Source text:
------------------------------------------------------------------------

In the Reno May et al. v. Bonta decision yesterday, George W. Bush-appointed Judge Carney begins by citing the US Constitution:

“The right to self-defense and to defend one’s family is fundamental and inherent to our very humanity, irrespective of any formal codification. In their wisdom, the Founders recognized the need for individual citizens to protect themselves and their loved ones from those that would do them harm—and they knew that such a right could not be vindicated without the right to bear arms. The Second Amendment to the United States Constitution guarantees law-abiding, responsible citizens the right to keep and bear arms for self-defense in case of confrontation.”

Judge Carney applied the Bruen test, identifying American citizens wanting to exercise their Second Amendment rights (implicating the text of the Second Amendment), and then shifting the burden to the State to prove that such restrictions had or have a historical analogue from the time of our founding. The State, of course, was unable to furnish such analogues.

The restrictions imposed by California law identified the following list of prohibited places:

  • Hospitals, mental health facilities, nursing homes, medical offices, urgent care facilities, and other places where medical services are customarily provided,
  • Public transportation,
  • Establishments where intoxicating liquor is sold for consumption on the premises,
  • Public gatherings and special events,
  • Playgrounds and private youth centers,
  • Parks and athletic facilities,
  • Department of Parks and Recreation and Department of Fish and Wildlife property, except hunting areas,
  • Casinos and gambling establishments,
  • Stadiums and arenas,
  • Public libraries,
  • Amusement parks,
  • Zoos and museums,
  • Churches, synagogues, mosques, and other places of worship,
  • Financial institutions, and
  • Any other privately owned commercial establishment that is open to the public, unless the operator clearly and conspicuously posts a sign indicating that license holders are permitted to carry firearms on the property.

If that list looks familiar to our readers, it is because it is virtually identical to the list of sensitive places that New Jersey included in its Bruen response bill, signed into law one year ago tomorrow.

Throughout his opinion, Judge Carney points out that law-abiding, vetted permit holders are the only ones being impacted by the California law. Quite interestingly, Judge Carney cites the New Jersey case, Koons v. Platkin, in making his point:

“Simply put, CCW permit holders are not the gun wielders legislators should fear. Indeed, CCW permit holders are not responsible for any of the mass shootings or horrific gun violence that has occurred in California. See Koons v. Platkin, 2023 WL 3478604, at *108 (“And herein lies the problem: despite ample opportunity for an evidentiary hearing, the State has failed to offer any evidence that law-abiding responsible citizens who carry firearms in public for self-defense are responsible for an increase in gun violence.”

------------------------------------------------------------------------

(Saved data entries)
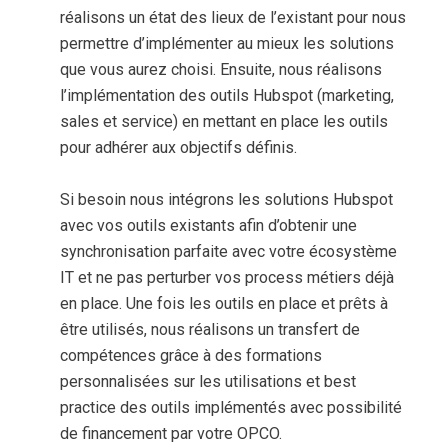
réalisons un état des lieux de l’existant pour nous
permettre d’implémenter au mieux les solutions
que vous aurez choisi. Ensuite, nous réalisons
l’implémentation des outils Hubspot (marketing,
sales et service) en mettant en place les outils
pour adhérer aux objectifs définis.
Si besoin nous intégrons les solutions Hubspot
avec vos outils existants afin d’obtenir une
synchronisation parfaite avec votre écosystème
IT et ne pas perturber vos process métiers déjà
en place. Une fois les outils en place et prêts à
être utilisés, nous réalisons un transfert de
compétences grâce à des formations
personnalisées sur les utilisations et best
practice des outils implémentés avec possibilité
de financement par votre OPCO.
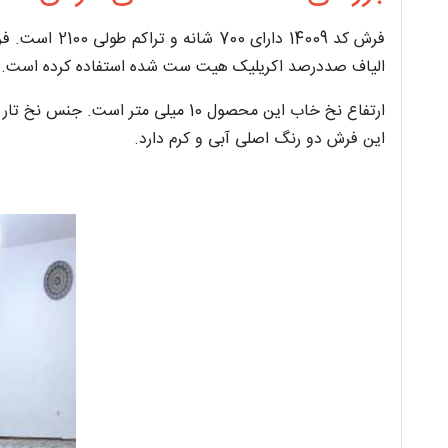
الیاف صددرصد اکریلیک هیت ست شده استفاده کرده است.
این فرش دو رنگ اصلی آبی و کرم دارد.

------------------------------------------------------------------------

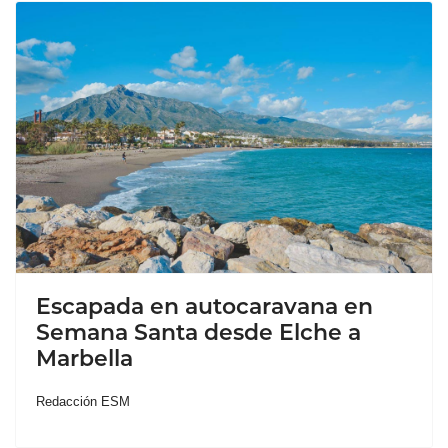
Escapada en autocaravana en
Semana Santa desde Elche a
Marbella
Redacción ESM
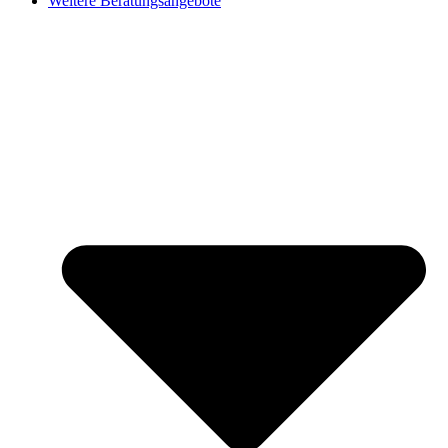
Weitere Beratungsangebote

------------------------------------------------------------------------

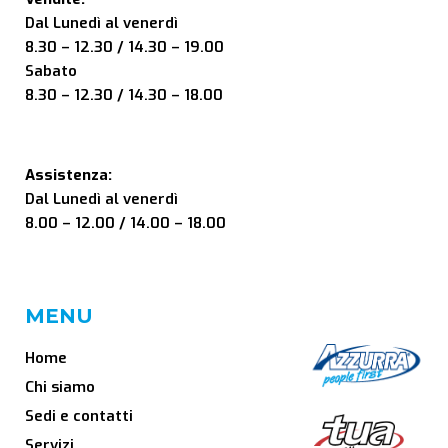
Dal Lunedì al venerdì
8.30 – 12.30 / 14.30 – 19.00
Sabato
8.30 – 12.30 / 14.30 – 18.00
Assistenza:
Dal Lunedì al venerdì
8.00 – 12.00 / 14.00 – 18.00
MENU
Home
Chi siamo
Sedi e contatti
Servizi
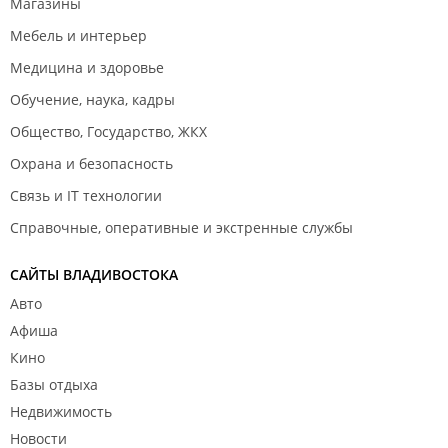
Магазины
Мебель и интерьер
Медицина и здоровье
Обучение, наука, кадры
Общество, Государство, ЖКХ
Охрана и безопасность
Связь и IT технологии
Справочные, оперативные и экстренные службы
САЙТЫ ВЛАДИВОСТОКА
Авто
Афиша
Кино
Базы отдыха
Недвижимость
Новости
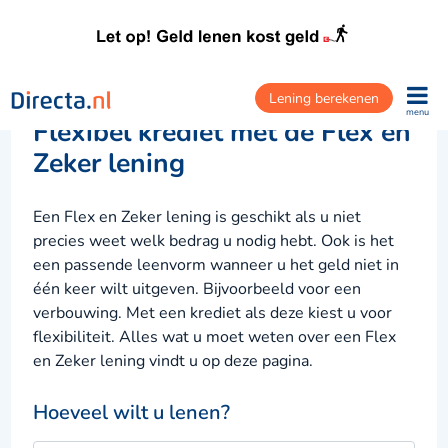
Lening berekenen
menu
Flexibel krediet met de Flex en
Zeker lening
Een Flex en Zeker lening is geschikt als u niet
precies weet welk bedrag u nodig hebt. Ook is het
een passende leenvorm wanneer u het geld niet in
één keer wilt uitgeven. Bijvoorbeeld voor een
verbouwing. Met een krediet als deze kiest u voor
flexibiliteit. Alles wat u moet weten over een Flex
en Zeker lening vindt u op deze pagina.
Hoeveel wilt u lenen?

------------------------------------------------------------------------

To do: In one to three sentences, explain why the article on the Reno May v. Bonta ruling says readers may find California's list of prohibited places familiar.

Completed exercise: The list is virtually identical to the list of sensitive places in New Jersey's Bruen response bill. That bill was signed into law one year before the day after the article was written.